Всякий раз, обнаружив это, Лика вздрагивала. Ее мысли начинали бежать рваной неправильной цепочкой: это не Федя? Это Федя! Федя мертв! Это не Федя мертв! Федя исчез! Возможно, Федя мертв! Мертв!

Мертв! От этого слова мужское лицо в ветвях сразу серело, истаивало, а мужская фигура оказывалась скрещением сучьев и теней. «Может, я в самом деле схожу с ума? — ужасалась Лика. — Или меня накачали какой-то дрянью? Или оконное стекло плохо промыто? Нет, я актриса, и это мои фантазии. Я столько пережила, что теперь ничего мне не страшно!»

Исчезновение Феди и попадание в клинику стало нешуточным испытанием для Ликиной пылкой души. Но она поняла, что страдать не так больно, как она думала раньше, и ей захотелось сыграть настоящее горе. Теперь она знала, как это следует делать: как надо сидеть, не суетясь, сцепив руки, как смотреть в сторону, ничего не видя, как надо плакать дурным непослушным голосом. Она запросилась домой: в первой же серии нового блока у нее должна быть сильная сцена, как она и просила.

Требовать для себя сильных сцен ее научил Олег Адольфович Островский. Спевшись, оба в один голос пожелали открытых чувств и непричесанных страстей.

В ответ сценарная группа во главе с Кайком насочиняла им всякой ереси. В новом блоке Трюбо должен узнать, что у Лики-модели есть сын, которого она зачем-то всячески скрывает. Кайк сам ничего про этого сына до прошлой недели не знал — вот и пришлось придумать, что ребенка таили от посторонних глаз. Порочный Трюбо начинает шантажировать Лику.

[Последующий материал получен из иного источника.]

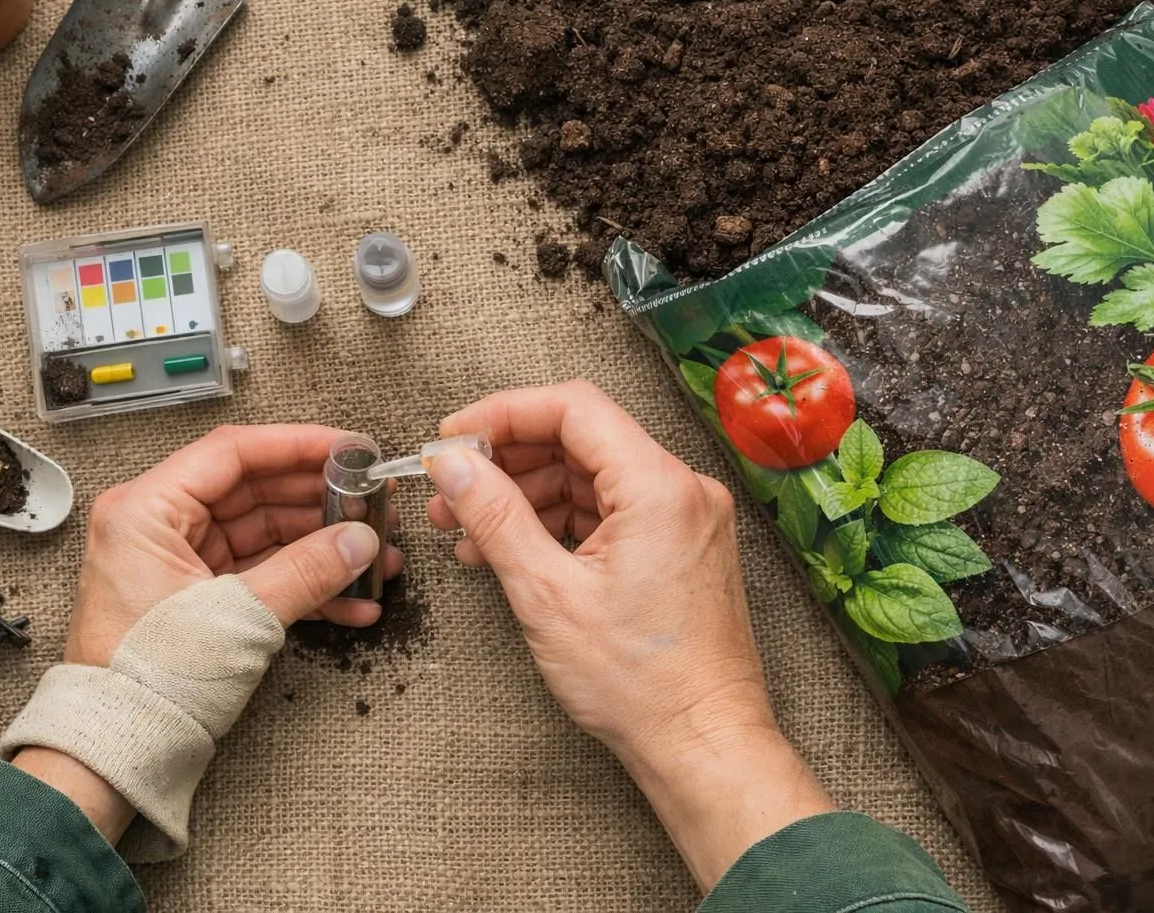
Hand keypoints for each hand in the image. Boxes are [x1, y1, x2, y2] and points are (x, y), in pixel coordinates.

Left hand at [19, 424, 402, 844]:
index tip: (350, 451)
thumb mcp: (238, 618)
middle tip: (373, 504)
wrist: (117, 752)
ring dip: (323, 550)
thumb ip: (306, 571)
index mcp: (146, 510)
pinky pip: (261, 576)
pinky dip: (306, 587)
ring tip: (377, 559)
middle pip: (255, 492)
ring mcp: (180, 564)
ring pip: (266, 536)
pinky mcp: (199, 600)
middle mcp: (159, 528)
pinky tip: (353, 602)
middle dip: (321, 504)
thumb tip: (360, 541)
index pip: (233, 454)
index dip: (299, 447)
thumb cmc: (147, 681)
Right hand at [426, 382, 831, 888]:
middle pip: (580, 439)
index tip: (451, 439)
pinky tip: (511, 550)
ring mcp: (685, 519)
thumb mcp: (547, 595)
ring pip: (591, 477)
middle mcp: (682, 490)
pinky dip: (558, 523)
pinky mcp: (680, 547)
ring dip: (526, 495)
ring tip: (467, 530)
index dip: (502, 414)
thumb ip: (495, 517)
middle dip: (507, 460)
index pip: (573, 408)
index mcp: (659, 487)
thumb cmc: (641, 685)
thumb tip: (451, 465)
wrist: (704, 746)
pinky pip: (610, 512)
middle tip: (449, 491)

Он грозит всем раззвонить о существовании новосочиненного мальчика.

В благодарность за свое молчание зарвавшийся француз требует от Лики физической близости. Но Лика страстно и верно любит героя Саши Рябова (хотя настоящая Лика Горохова никак не могла представить, как можно страстно любить эту бетонную глыбу). Модель колеблется и страдает. Вот что хотела бы теперь сыграть Лика!

То, что заготовила сценарная группа для следующих серий, тоже играть хотелось. Лика наконец должна была отдаться сластолюбивому французу. Минут через двадцать экранного времени у нее бурно начинали проявляться те признаки беременности, что всегда бывают у сериальных героинь, — глубокие обмороки, неодолимая слабость, затяжное лежание на диване.

Этой беременностью ловкий Леша Кайк убивал целую кучу зайцев. Так, он знал, что гинекологические клиники и кабинеты сразу бросятся предоставлять сериалу рекламные деньги и натуру. Надо только пропустить Лику через душевные метания между мини-абортом, абортом в день обращения и трудными родами в окружении новейшей техники и ласковых рекламодателей.

Хорошо было и то, что новорожденный сможет вполне законно унаследовать миллионы Трюбо. В последнее время интерактивные зрители чересчур уж стали наседать с вопросом, когда же Лика получит большие деньги. Миллионы француза не давали публике покоя. Пора было прибирать их к рукам. Самого Трюбо Леша предлагал вскорости прибить в криминальной разборке или укокошить в автокатастрофе. Это уж как зрители решат!

Все было бы хорошо, но, как выражался Кайк, оставалась в сюжете еще одна головная боль. Ее звали Саша Рябов. Надо же было этого древообразного героя вознаградить за многосерийные страдания и хоть как-то оправдать его пребывание на экране?